De nuevo la voz siseante.  Provenía de todas partes, de cada esquina, de cada rincón oscuro, de cada zona en penumbra.

– ¿Dónde está mi abuelo?

Preguntó Julián, con una voz entrecortada, llena de miedo y de valor.

– Juguemos a las adivinanzas.  Ocho elefantes se balanceaban en la tela de la araña, ¿cuántos elefantes se podrán balancear antes de que la tela se rompa?

Julián puso su espalda pegada contra la pared.

– ¿Por qué no te vas? – agarró con más fuerza la espada de gomaespuma.

– Porque estoy aquí para ocuparme de ti, no me iré hasta que dejes de tener miedo a la oscuridad y a lo que hay en ella.

– Das miedo.

– Yo siempre existiré, es mejor que dejes de creer que existo, así no pensaras en mí.  Piensa en mí como los ruidos propios de la noche, como el viento a través de la ventana, las latas que ruedan por la acera, como las discusiones de los vecinos.

– Si dejo de creer en ti, ¿me devolverás a mi abuelo?

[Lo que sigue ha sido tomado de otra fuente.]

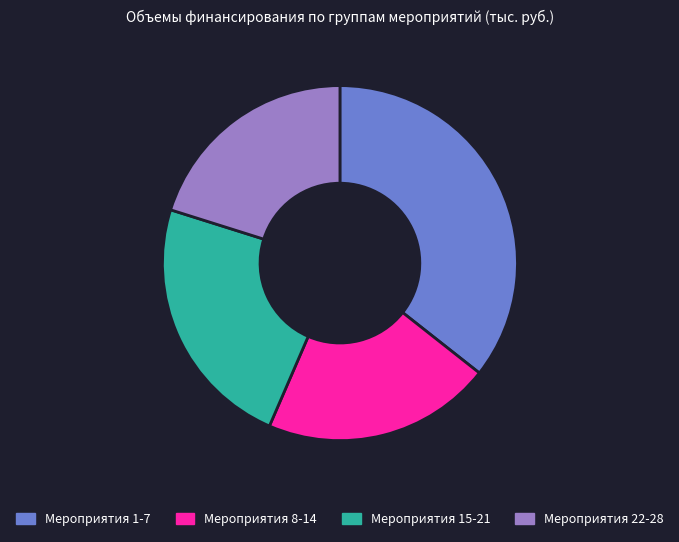

Between Мероприятия 8-14 and Мероприятия 15-21, which is larger?

Мероприятия 15-21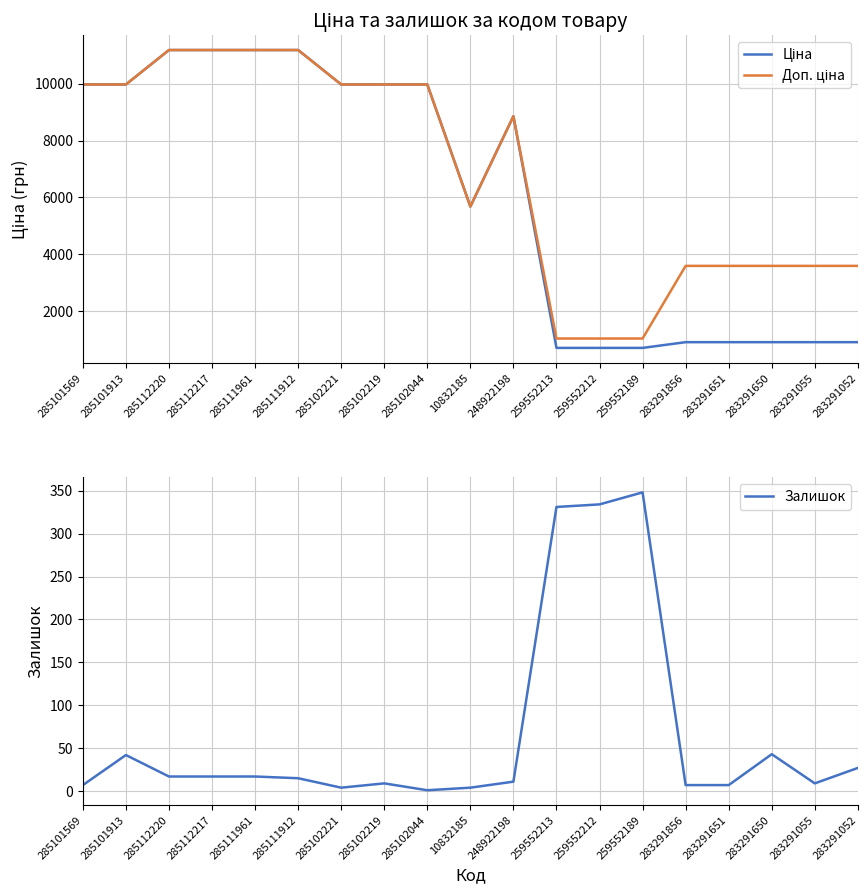

What value does the Ціна series have at 259552213?

693.7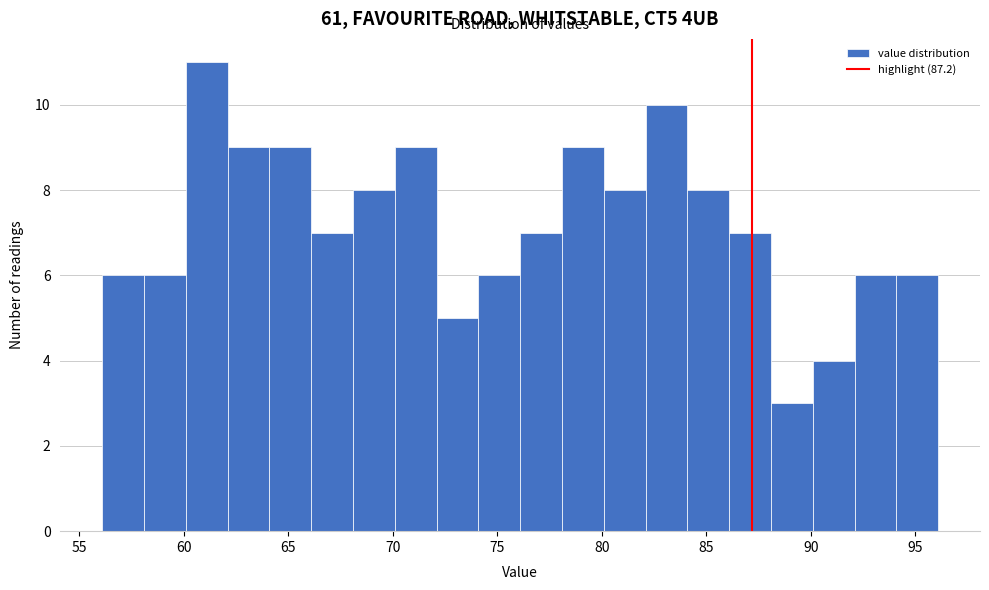

Over which range of the x-axis is the bar tallest?

60.1 to 62.1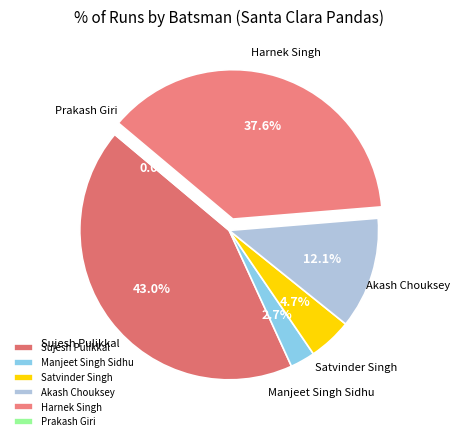

To the nearest percent, what is the difference between the largest and smallest slice percentages?

43%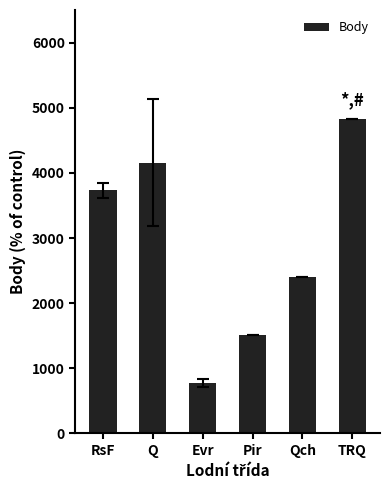

Is it true that the value at RsF is 2038.4?

False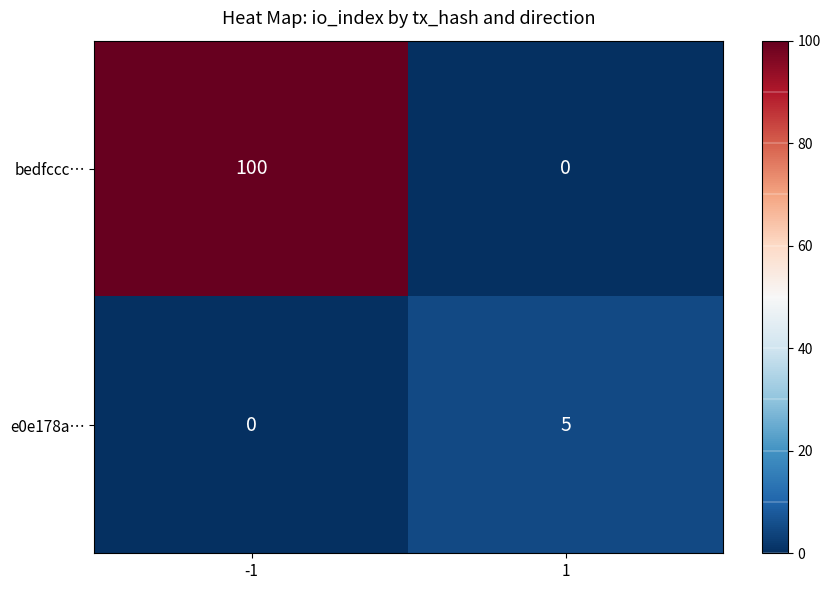

What is the difference between the e0e178a… values at -1 and 1?

5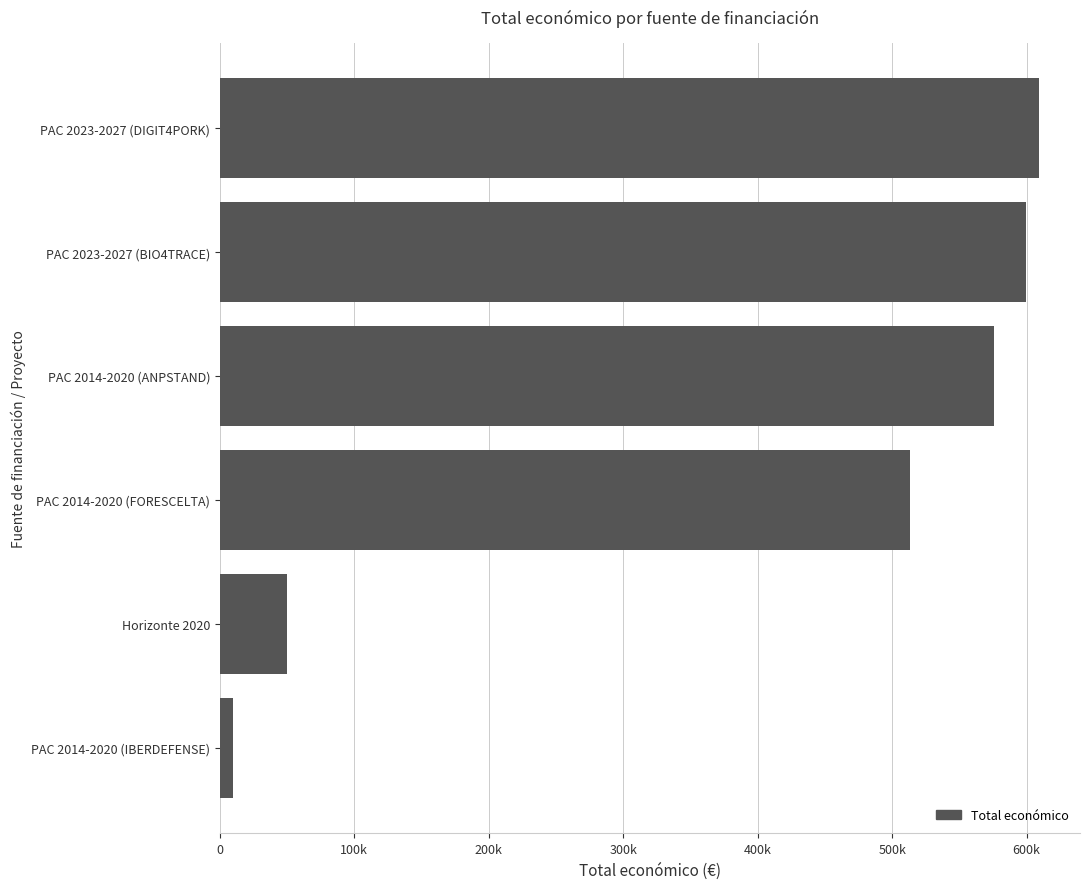

List the labels in order of value, smallest first.

PAC 2014-2020 (IBERDEFENSE), Horizonte 2020, PAC 2014-2020 (FORESCELTA), PAC 2014-2020 (ANPSTAND), PAC 2023-2027 (BIO4TRACE), PAC 2023-2027 (DIGIT4PORK)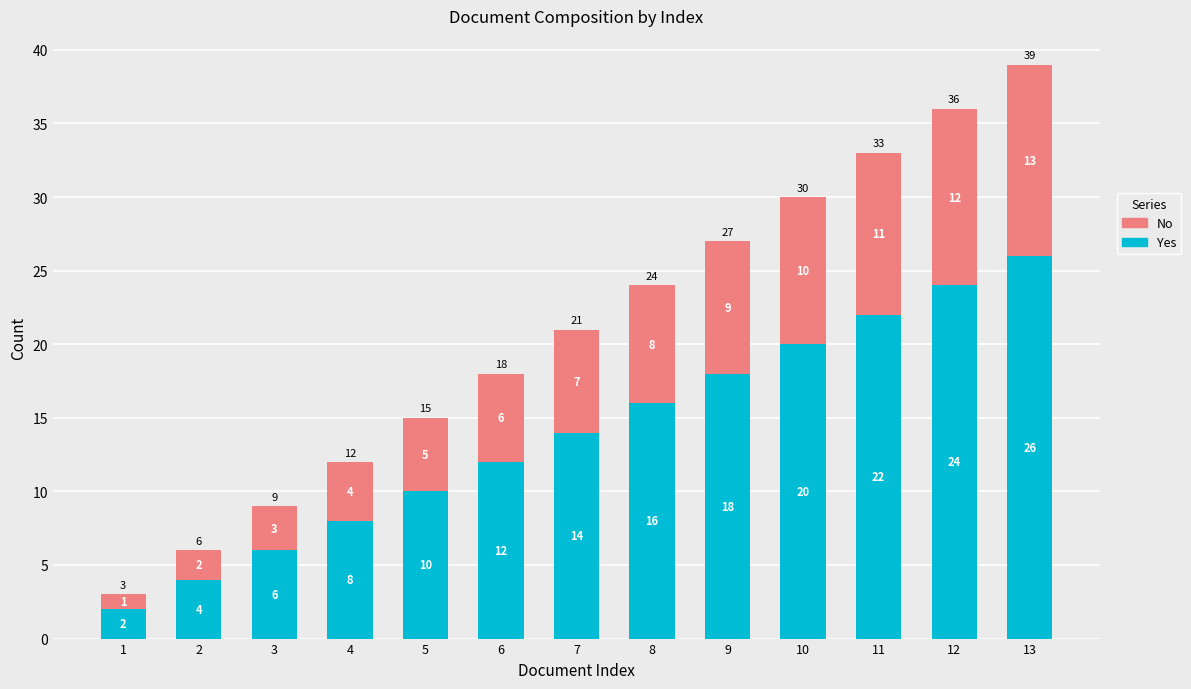

What is the total value across all series at 1?

3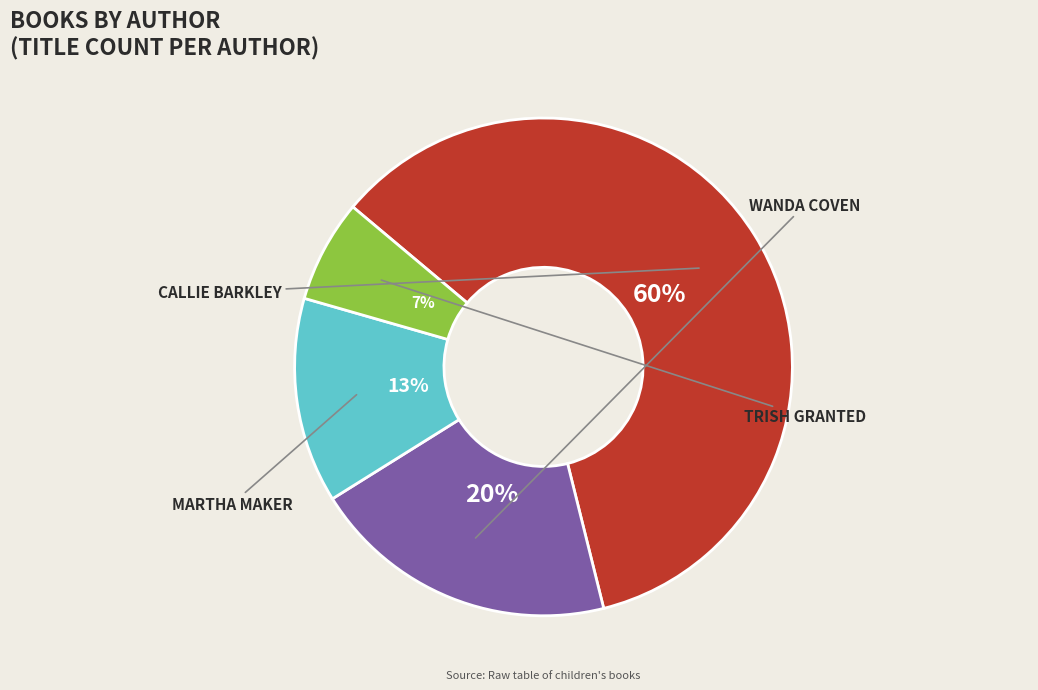

Is there any slice that represents more than half of the pie?

Yes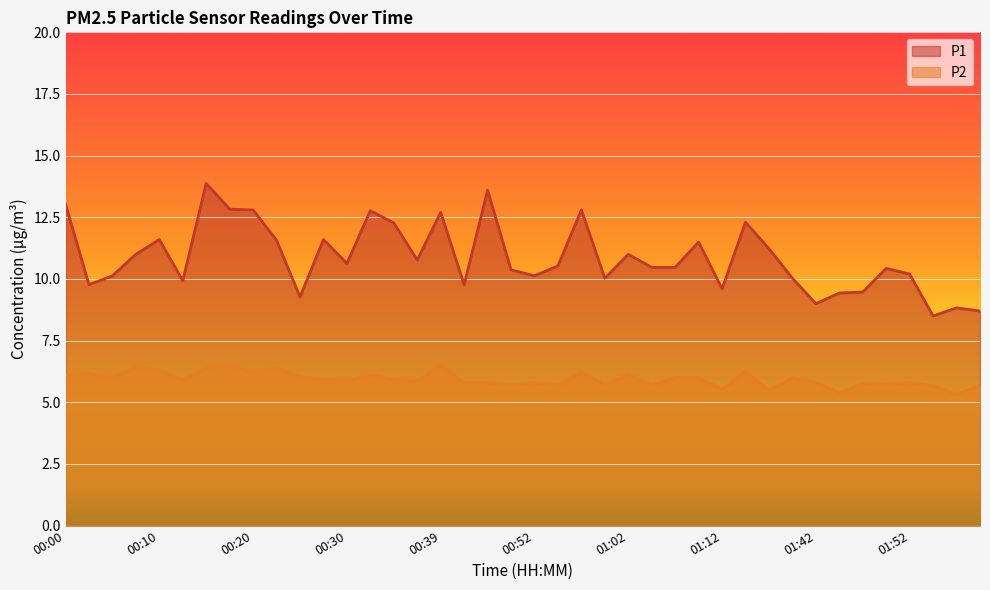

True or false: P2 and P1 intersect in this chart.

False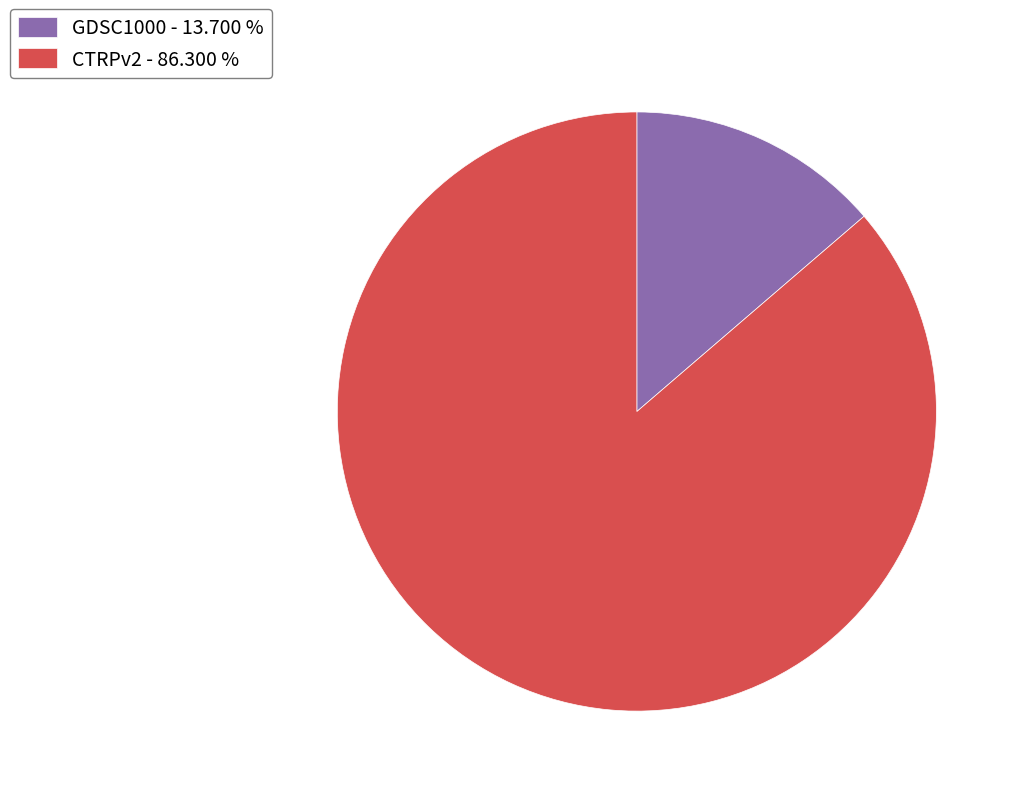

What is the majority slice?

CTRPv2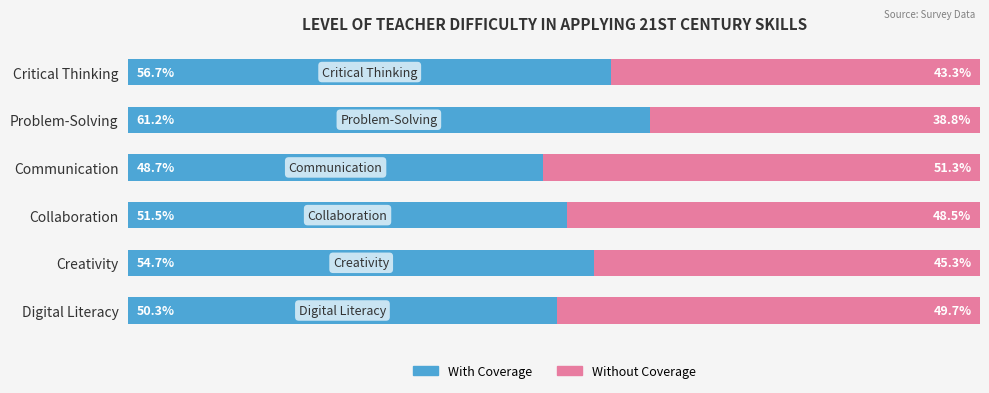

Which category has the highest value in the With Coverage series?

Problem-Solving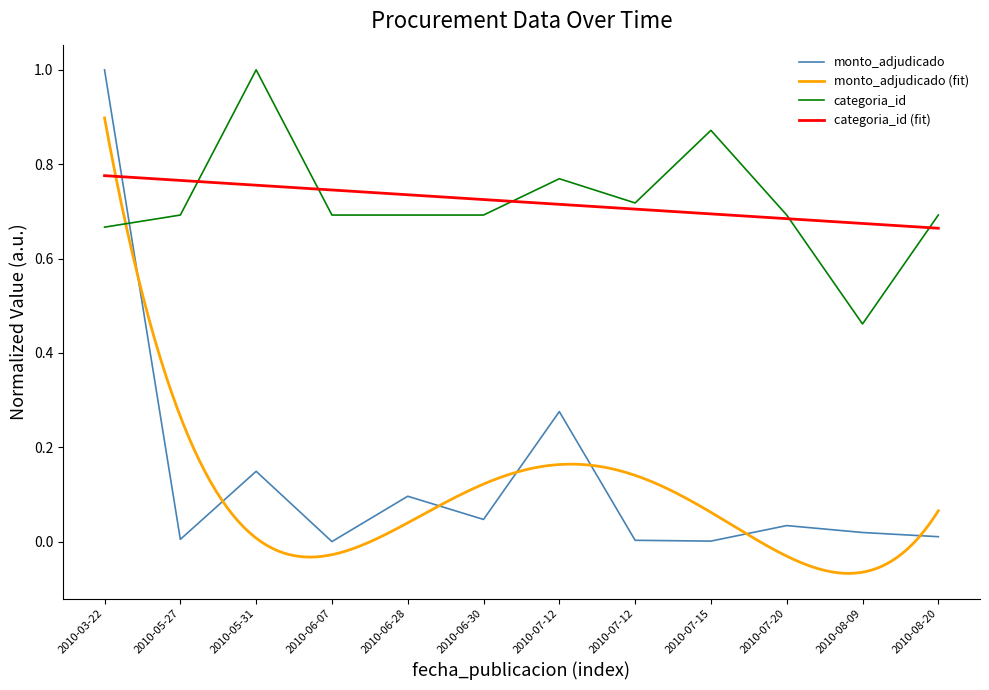

Rank the series by their maximum value, from lowest to highest.

monto_adjudicado, categoria_id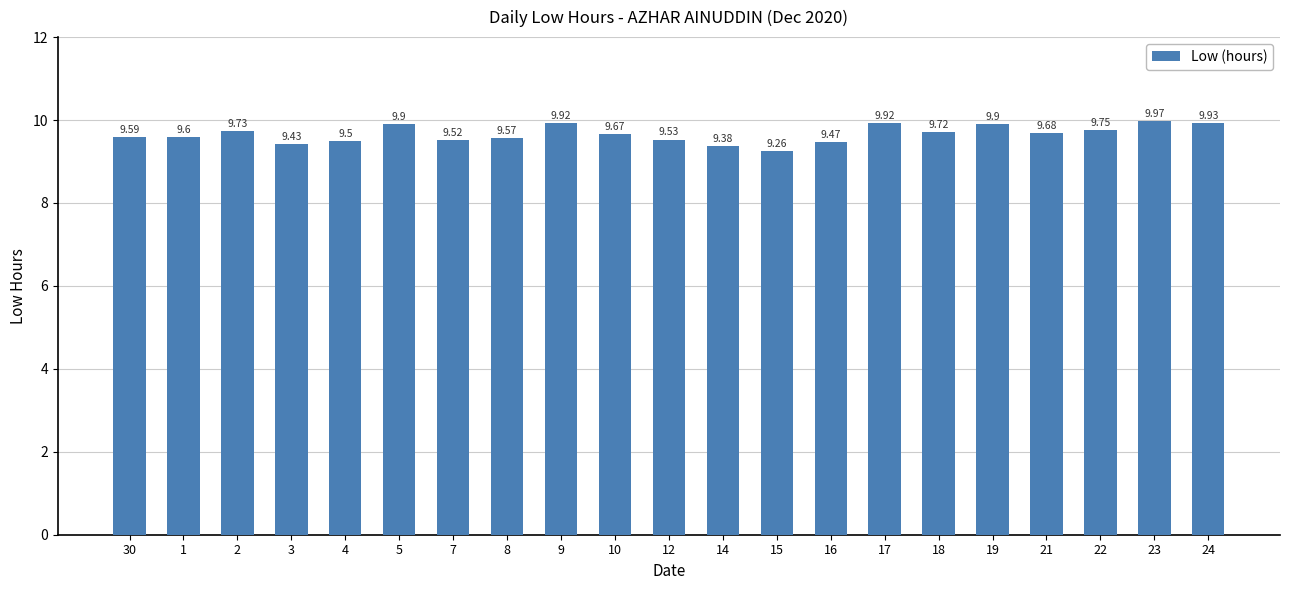

Between 2 and 1, which is larger?

2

Una figura de mil ojos salió de la oscuridad.  Dientes afilados y un cuerpo peludo; se reconocía la forma de una araña, humanizada, o algo parecido.  Cada vez que abría la boca su lengua, partida en dos, chocaba con sus colmillos, regalando un sonido irritante, un sonido peliagudo.

– Soy Aradurna, aunque también me llaman la araña tejedora.  Vivo aquí y allá, junto al resto de mi progenie y, lo único que pedimos, es que nos ignoréis o los niños sufriréis las consecuencias de habernos conocido.

 

     Julián despertó por la mañana, en su cama, con la espada de gomaespuma en su mano.  El sol entraba por la ventana y alguien la había abierto.  Si su abuelo estaba vivo, prometió al dios que rezaba, olvidaría todo lo referente a La araña tejedora, lo olvidaría y se haría mayor, se haría un chico grande que no tiene miedo a la oscuridad ni a sus monstruos.  Confundiría, como todos, los ruidos de la noche con meros contratiempos del silencio nocturno.  De un salto bajó de la cama y se dirigió hacia la cocina, ahí estaba su abuelo.  Le abrazó.

– Gracias por no irte abuelo.

– Es mi deber como tu protector.  Seguro que la canción de la araña y los elefantes te ayudó a conciliar el sueño, cuando quieras la completamos, ¿a ver, cuántos elefantes caben en la red de la araña sin que ésta se rompa?

– Ninguno abuelo, ya soy mayor para esas canciones. – mintió Julián.